Work to be completed - Your answer must be every line of the data below that holds the string "Courtyard", copied exactly.

===

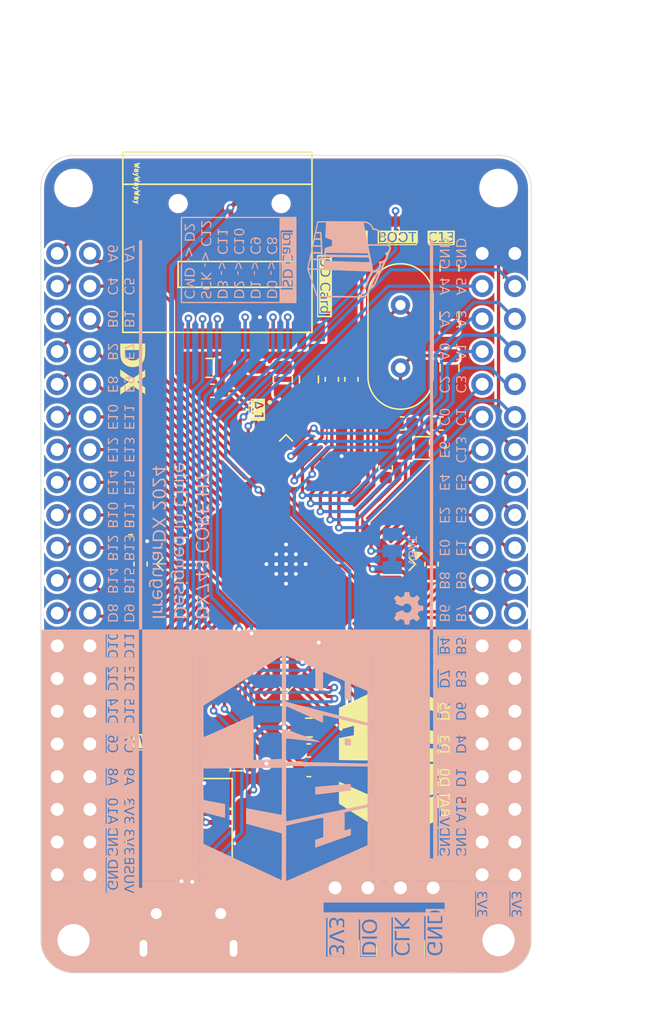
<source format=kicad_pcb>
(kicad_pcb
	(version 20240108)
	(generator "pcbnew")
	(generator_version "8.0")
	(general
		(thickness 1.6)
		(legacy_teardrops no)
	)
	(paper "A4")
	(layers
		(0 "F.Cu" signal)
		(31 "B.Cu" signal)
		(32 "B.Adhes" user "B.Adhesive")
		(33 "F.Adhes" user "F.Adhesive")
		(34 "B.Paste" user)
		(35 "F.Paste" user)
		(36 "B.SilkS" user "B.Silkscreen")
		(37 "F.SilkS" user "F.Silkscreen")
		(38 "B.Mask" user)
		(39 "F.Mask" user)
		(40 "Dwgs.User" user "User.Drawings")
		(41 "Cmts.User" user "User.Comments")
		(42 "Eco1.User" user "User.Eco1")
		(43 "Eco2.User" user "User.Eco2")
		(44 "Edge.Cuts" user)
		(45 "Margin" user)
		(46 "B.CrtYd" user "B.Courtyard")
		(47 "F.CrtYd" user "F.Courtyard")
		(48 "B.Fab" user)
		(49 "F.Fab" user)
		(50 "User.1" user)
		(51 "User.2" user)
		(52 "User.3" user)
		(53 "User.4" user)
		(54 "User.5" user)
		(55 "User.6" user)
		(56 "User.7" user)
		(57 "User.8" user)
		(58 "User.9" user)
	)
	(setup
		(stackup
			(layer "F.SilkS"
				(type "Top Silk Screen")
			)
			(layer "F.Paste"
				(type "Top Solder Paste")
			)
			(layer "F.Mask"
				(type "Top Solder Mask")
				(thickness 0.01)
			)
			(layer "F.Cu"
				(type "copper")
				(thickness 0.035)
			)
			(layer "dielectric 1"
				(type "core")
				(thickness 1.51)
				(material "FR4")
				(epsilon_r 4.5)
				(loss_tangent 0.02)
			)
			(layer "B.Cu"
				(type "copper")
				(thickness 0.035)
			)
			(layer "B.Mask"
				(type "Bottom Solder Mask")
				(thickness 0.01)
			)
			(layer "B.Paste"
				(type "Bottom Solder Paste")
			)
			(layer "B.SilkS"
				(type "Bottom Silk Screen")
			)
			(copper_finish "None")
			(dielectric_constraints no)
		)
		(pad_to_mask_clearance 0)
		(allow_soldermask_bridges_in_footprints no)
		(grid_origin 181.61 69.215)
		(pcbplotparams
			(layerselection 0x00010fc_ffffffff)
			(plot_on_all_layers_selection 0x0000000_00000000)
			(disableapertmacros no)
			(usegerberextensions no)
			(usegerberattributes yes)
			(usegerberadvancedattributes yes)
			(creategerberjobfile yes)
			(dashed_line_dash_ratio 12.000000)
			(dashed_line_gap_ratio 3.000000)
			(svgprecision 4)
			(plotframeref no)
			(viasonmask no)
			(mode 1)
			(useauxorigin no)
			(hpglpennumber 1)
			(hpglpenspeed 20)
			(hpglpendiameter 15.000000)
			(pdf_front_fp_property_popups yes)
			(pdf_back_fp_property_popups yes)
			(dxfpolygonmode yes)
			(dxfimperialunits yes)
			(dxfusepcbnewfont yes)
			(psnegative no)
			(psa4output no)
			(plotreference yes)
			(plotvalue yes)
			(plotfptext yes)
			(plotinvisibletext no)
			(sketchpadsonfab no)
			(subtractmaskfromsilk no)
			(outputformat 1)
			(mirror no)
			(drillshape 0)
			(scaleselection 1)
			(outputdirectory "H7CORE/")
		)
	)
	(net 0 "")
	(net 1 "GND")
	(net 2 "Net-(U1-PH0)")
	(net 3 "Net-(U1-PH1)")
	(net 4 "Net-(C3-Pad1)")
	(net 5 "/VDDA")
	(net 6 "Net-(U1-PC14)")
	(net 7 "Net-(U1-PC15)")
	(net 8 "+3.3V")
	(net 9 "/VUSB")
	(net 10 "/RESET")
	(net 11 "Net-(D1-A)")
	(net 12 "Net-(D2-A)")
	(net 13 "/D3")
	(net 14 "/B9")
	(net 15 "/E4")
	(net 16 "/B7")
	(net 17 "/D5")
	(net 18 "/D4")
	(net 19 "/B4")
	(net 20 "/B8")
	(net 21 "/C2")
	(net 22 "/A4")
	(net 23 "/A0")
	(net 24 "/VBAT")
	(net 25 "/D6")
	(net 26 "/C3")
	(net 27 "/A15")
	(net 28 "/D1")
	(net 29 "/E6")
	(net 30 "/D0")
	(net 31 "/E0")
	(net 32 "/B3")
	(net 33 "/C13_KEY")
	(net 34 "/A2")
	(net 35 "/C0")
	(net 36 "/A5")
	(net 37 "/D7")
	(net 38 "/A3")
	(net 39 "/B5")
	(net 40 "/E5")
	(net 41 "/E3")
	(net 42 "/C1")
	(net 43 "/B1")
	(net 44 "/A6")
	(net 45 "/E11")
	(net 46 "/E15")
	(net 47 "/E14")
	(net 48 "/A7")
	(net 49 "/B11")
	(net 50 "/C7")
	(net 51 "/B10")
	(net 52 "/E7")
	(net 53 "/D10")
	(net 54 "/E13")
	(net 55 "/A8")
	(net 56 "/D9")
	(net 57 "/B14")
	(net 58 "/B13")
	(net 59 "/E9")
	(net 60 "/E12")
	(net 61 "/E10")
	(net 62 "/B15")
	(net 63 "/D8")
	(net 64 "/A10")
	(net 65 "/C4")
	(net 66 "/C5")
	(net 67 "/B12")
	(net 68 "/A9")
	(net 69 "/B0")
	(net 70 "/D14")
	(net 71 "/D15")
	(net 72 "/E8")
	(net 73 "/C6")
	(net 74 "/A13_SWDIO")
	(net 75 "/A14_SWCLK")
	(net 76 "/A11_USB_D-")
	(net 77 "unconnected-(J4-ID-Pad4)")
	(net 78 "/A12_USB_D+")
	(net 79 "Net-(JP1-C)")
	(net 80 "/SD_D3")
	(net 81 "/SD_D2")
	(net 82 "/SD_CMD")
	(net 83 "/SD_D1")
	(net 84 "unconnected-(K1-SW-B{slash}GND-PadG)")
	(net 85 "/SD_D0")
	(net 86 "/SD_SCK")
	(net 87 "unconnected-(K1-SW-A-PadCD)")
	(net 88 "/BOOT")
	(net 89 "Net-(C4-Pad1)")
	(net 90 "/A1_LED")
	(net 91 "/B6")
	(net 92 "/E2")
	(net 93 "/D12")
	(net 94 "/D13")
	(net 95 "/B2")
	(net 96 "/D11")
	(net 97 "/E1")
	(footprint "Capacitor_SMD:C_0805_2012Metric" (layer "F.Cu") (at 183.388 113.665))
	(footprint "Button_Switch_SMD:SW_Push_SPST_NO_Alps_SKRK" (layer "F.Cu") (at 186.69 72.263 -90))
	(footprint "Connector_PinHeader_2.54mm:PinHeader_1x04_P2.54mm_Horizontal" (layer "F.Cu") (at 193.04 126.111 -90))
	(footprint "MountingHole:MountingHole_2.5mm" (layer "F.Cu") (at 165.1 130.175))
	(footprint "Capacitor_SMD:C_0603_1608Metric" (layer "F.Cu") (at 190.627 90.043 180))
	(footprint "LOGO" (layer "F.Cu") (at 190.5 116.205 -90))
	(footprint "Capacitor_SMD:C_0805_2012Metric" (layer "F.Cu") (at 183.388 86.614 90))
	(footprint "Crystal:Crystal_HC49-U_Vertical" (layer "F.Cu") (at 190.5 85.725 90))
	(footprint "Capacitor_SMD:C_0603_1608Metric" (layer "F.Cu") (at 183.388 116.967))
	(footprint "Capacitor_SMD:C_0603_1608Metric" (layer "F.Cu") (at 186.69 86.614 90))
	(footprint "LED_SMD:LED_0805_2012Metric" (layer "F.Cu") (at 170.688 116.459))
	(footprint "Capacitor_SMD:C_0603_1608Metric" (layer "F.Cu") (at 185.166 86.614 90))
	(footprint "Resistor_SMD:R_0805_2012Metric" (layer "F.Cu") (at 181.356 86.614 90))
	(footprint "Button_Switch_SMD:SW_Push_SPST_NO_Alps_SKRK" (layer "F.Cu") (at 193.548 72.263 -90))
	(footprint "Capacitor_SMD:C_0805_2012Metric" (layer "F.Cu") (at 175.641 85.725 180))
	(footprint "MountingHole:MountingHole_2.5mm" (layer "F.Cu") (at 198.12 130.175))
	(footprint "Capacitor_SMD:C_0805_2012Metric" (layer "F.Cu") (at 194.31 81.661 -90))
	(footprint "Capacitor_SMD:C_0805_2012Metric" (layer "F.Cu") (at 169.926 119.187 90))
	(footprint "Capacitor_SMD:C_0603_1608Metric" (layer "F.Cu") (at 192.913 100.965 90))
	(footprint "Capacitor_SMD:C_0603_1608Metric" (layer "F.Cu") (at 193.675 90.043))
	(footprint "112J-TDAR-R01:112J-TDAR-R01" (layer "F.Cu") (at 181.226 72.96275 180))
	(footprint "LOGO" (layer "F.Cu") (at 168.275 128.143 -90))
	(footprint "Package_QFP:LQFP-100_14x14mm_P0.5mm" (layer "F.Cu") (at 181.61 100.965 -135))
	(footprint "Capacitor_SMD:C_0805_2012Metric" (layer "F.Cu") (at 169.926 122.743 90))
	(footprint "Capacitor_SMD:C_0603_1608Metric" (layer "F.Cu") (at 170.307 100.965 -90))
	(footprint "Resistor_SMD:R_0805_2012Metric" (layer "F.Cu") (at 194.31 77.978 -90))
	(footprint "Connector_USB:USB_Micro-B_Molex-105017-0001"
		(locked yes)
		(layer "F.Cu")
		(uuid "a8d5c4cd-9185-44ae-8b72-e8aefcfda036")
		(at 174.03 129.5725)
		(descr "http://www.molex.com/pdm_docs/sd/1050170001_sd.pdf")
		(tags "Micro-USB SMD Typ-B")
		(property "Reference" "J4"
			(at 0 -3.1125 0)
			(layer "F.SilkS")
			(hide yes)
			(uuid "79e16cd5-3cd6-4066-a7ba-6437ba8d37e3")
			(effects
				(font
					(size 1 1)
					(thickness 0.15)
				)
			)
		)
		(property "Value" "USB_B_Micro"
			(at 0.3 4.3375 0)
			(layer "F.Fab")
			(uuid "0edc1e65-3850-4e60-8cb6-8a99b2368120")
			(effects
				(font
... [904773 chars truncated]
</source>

===

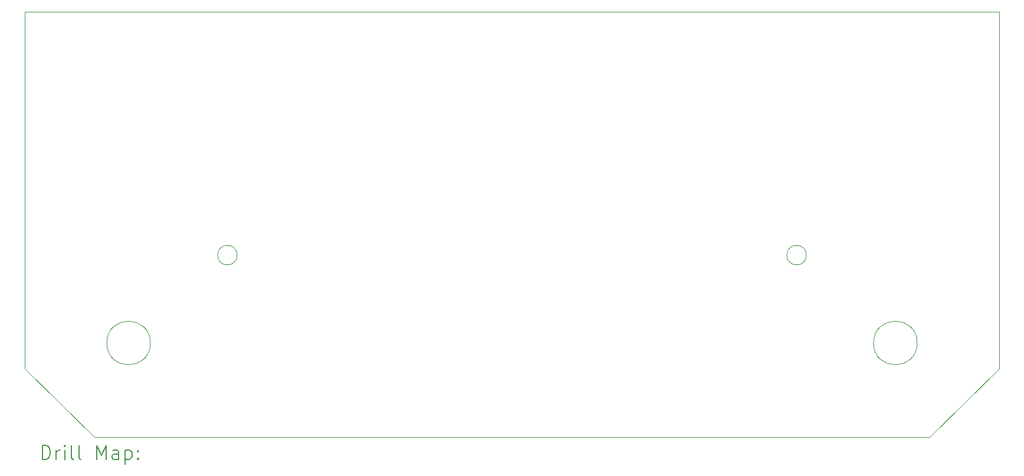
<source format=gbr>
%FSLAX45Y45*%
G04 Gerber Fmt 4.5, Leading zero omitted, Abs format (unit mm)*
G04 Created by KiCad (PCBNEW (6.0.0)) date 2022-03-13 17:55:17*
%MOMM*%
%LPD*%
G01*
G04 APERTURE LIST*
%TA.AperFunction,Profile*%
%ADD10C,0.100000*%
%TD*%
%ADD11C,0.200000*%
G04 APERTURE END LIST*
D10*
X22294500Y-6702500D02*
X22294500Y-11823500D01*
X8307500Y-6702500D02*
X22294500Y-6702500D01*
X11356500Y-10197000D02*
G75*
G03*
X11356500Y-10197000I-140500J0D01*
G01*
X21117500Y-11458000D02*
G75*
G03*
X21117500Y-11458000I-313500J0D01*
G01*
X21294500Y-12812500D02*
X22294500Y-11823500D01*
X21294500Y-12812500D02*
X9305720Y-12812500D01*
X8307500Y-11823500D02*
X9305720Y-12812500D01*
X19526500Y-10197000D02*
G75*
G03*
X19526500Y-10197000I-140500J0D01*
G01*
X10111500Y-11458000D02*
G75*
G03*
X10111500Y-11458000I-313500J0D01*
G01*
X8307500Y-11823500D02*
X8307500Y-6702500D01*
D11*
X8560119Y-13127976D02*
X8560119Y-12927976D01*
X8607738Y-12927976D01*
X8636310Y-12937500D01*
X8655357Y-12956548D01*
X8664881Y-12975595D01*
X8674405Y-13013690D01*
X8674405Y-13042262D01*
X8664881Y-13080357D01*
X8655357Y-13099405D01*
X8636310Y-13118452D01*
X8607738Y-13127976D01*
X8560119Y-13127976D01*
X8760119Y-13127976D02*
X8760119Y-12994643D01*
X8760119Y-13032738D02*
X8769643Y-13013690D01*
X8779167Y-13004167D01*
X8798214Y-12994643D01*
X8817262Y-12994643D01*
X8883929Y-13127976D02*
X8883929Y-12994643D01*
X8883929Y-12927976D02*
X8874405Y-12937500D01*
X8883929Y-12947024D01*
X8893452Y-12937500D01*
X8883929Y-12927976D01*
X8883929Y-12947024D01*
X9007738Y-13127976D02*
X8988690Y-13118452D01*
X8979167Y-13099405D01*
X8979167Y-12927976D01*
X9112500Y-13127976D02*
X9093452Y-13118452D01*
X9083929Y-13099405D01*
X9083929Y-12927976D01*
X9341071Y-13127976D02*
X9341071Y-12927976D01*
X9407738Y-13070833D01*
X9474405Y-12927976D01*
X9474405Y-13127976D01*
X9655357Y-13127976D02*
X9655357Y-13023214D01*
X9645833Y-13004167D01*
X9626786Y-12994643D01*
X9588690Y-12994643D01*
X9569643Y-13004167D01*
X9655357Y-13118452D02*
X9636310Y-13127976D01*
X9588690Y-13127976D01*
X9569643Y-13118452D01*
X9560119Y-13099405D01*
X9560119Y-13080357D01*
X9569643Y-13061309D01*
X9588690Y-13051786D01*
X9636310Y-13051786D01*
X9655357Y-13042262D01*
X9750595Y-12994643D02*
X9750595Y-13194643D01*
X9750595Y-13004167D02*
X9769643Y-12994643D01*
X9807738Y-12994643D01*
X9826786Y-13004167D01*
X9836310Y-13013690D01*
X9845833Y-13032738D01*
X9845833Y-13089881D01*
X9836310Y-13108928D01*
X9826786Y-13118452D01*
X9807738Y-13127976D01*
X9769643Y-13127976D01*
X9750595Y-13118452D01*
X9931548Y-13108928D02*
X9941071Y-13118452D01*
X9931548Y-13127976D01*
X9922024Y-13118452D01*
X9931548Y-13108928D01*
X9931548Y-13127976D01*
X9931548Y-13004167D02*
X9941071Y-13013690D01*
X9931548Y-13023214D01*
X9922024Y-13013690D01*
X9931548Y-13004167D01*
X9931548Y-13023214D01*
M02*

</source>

===

Written answer -
		(46 "B.CrtYd" user "B.Courtyard")
		(47 "F.CrtYd" user "F.Courtyard")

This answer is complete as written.